Publié le 26 juin 2016

Ces derniers temps, dans différents rassemblements, dans nos tables de presse, nous avons eu de nombreuses discussions, tant avec des travailleurs inorganisés qu’avec des adhérents ou militants de syndicats institutionnels sur, justement, le syndicalisme. Voici quelques éléments qui sont ressortis de ces échanges.

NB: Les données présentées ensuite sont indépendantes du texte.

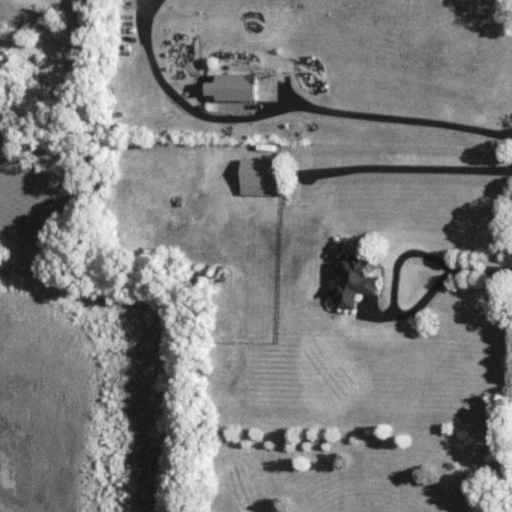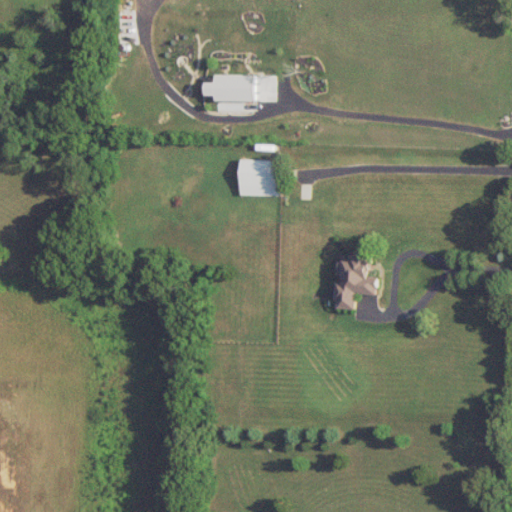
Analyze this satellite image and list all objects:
building: (236, 87)
road: (289, 108)
road: (402, 167)
building: (263, 177)
road: (481, 270)
building: (357, 279)
road: (391, 295)
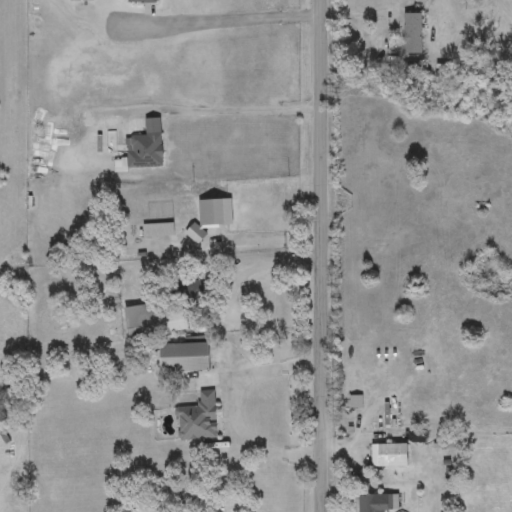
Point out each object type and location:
building: (141, 2)
building: (141, 2)
road: (235, 20)
building: (412, 33)
building: (413, 34)
road: (232, 110)
building: (145, 147)
building: (146, 148)
building: (214, 212)
building: (215, 212)
road: (325, 256)
building: (153, 321)
building: (154, 321)
building: (184, 358)
building: (185, 358)
road: (242, 407)
building: (198, 419)
building: (198, 420)
building: (393, 455)
building: (393, 456)
building: (375, 503)
building: (375, 503)
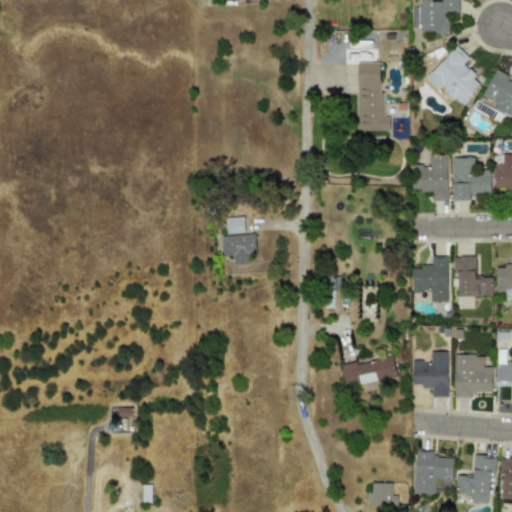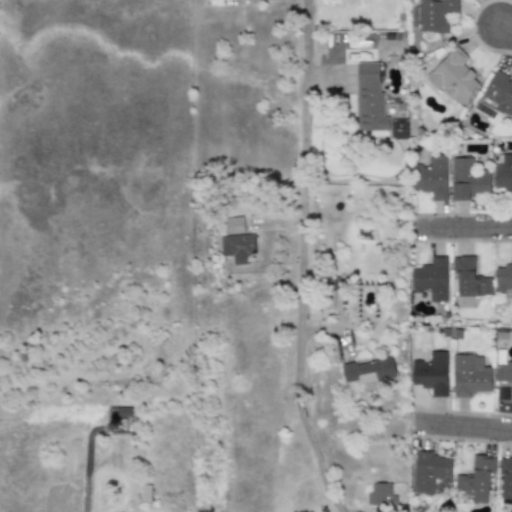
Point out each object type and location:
building: (435, 15)
building: (435, 15)
road: (504, 30)
building: (454, 77)
building: (454, 77)
building: (496, 97)
building: (497, 97)
building: (368, 98)
building: (369, 99)
road: (303, 137)
building: (502, 172)
building: (503, 172)
building: (430, 177)
building: (431, 177)
building: (468, 179)
building: (469, 180)
building: (233, 225)
building: (234, 225)
road: (469, 227)
building: (237, 247)
building: (237, 247)
building: (469, 278)
building: (469, 278)
building: (430, 279)
building: (431, 279)
building: (503, 280)
building: (504, 281)
building: (369, 370)
building: (369, 371)
building: (504, 371)
building: (504, 371)
building: (431, 373)
building: (432, 374)
building: (470, 374)
building: (471, 375)
road: (303, 397)
road: (467, 427)
building: (430, 470)
building: (430, 471)
building: (476, 478)
building: (477, 479)
building: (506, 479)
building: (506, 479)
building: (380, 495)
building: (380, 496)
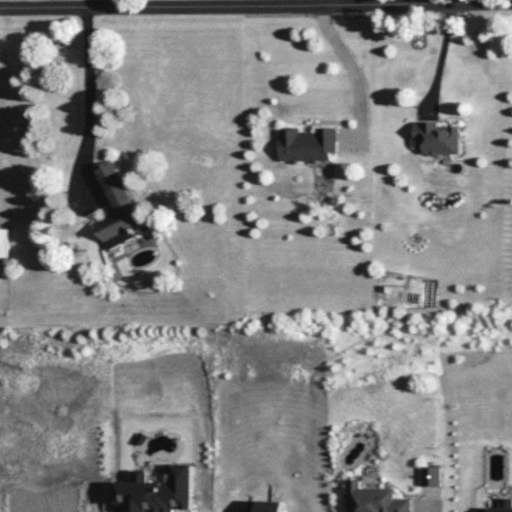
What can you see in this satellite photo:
road: (256, 6)
road: (440, 57)
road: (356, 73)
road: (90, 100)
building: (438, 136)
building: (308, 143)
building: (118, 207)
building: (432, 475)
building: (158, 492)
building: (375, 499)
building: (264, 505)
road: (110, 509)
building: (494, 509)
road: (433, 511)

Les syndicats sont des groupements de personnes constitués pour la défense de leurs intérêts professionnels communs. Historiquement, les syndicats de salariés défendent deux types de revendications_ : en premier lieu, des revendication ayant trait à l’amélioration des conditions de travail, des rémunérations, des retraites, etc. en bref tout ce qui a trait à la défense des intérêts immédiats des travailleurs_ ; en second lieu, des revendications remettant en cause l’organisation de la société. Puisque les travailleurs n’ont rien à attendre du système économique actuel, car il est basé sur l’exploitation de l’homme par l’homme, sur la domination d’une classe sociale sur les autres, ils revendiquent la transformation révolutionnaire de ce système qui seule permettra leur réelle émancipation.
On peut donc distinguer les organisations syndicales de salariés en fonction du type de revendications qu’elles choisissent de privilégier. Certaines défendent exclusivement les intérêts immédiats des travailleurs, soit parce qu’elles considèrent que le système économique actuel est le seul et le meilleur possible, soit parce qu’elles estiment que la transformation de ce système n’est pas de leur ressort. Ainsi, les marxistes considèrent que les syndicats doivent limiter leur action à la défense des intérêts immédiats, la transformation de la société étant du ressort des partis politiques. Pour les marxistes en effet, il y a une contradiction entre le fait de revendiquer des améliorations matérielles, ce que l’on peut exprimer par « _vouloir plus_ » et le fait de revendiquer la transformation radicale des bases de la société, ce que l’on peut exprimer par « _vouloir tout_ ». Un simple coup d’œil sur le mouvement syndical européen permet de constater que la quasi-totalité des organisations syndicales de masse, en réalité, limitent leurs revendications à la défense des intérêts immédiats et ont remisé aux oubliettes toute perspective de transformation révolutionnaire de la société.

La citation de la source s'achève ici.